Wed. Jun 22nd, 2022

Une autre plate-forme de streaming, un autre catalogue d’horreur que les utilisateurs doivent parcourir pour trouver des jeux cachés. On pourrait penser qu’un marché de streamers sursaturé réduirait les sélections entre trop de fournisseurs, mais ce n’est pas le cas. HBO Max a tout, des classiques aux remakes et tout ce qui se trouve entre les deux. Tous les titres qui ont été retirés des collections Netflix et Amazon une fois les contrats expirés sont maintenant de retour chez eux, là où ils appartiennent.

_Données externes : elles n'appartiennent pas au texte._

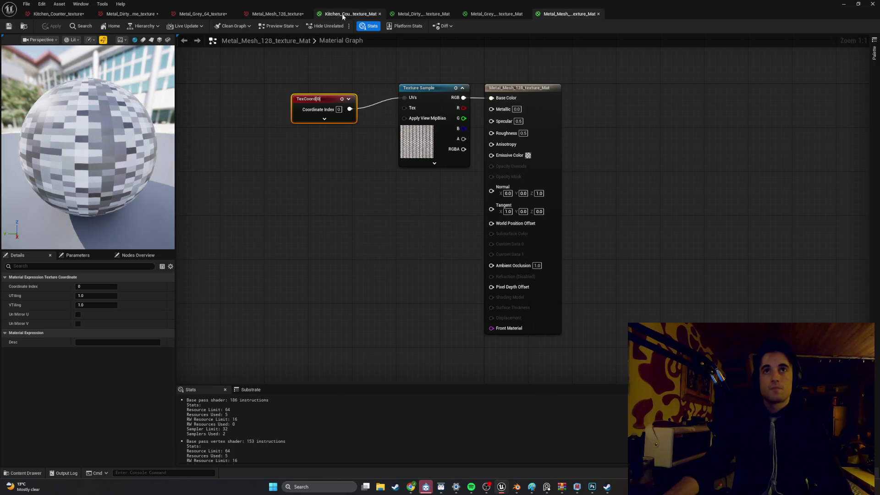
Step: Close the material editors and extra texture editors
click(380, 14)
click(380, 14)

Étant donné que HBO Max est la destination du contenu de Warner Brothers, The Conjuring Universe de James Wan fournit à lui seul un fort tirage d’horreur. C’est le jeu des chaises musicales actuellement en jeu. Là où Netflix avait autrefois un, voire les deux films The Conjuring disponibles en streaming, l’émergence de HBO Max a volé des titres qui n’étaient pas encore verrouillés dans des contrats ailleurs. Plongeons plus profondément, regardons le catalogue croissant de films d’horreur que HBO Max a à offrir.

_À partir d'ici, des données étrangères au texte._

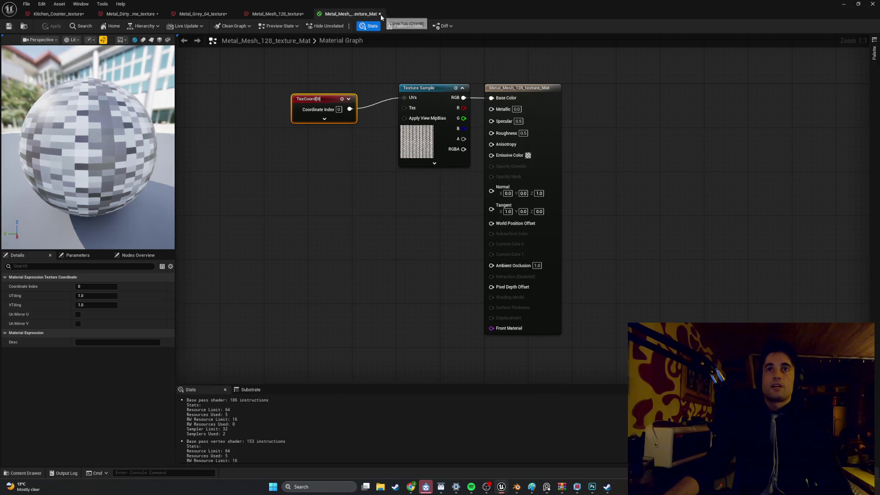
click(380, 14)
click(90, 13)
click(87, 14)
click(87, 14)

Remarque : cette liste concerne les abonnés américains à HBO Max. Cet article est fréquemment modifié pour supprimer les films qui ne sont plus sur HBO Max et pour inclure plus de films d’horreur qui sont désormais disponibles sur le service.

28 jours plus tard de Danny Boyle a suscité des débats dans des groupes d’horreur sur les zombies rapides et ce qui constitue un film de zombies, mais il y a une chose sur laquelle les fans sont d’accord : à quel point c’est bon. Cillian Murphy, Naomie Harris, Brendan Gleeson et bien d’autres doivent naviguer dans le Royaume-Uni dystopique où un horrible virus a infecté la plupart des citoyens. J’insiste sur le fait que 28 jours plus tard est un film de zombies, alors oui, le Royaume-Uni est envahi par des zombies qui peuvent sprinter comme des athlètes de piste et sont féroces au-delà des capacités humaines. C’est épouvantable, il y a une horreur dans le cinéma de Boyle qui ajoute une couche supplémentaire d’horreur, et l’intensité reste élevée alors que les personnages tentent de survivre à des poursuites chaotiques de morts-vivants. 28 jours plus tard et le remake de Dawn of the Dead de Zack Snyder ont changé la façon dont les fans d’horreur voyaient les zombies dans les années 2000 – pour le meilleur ou pour le pire, selon leur opinion.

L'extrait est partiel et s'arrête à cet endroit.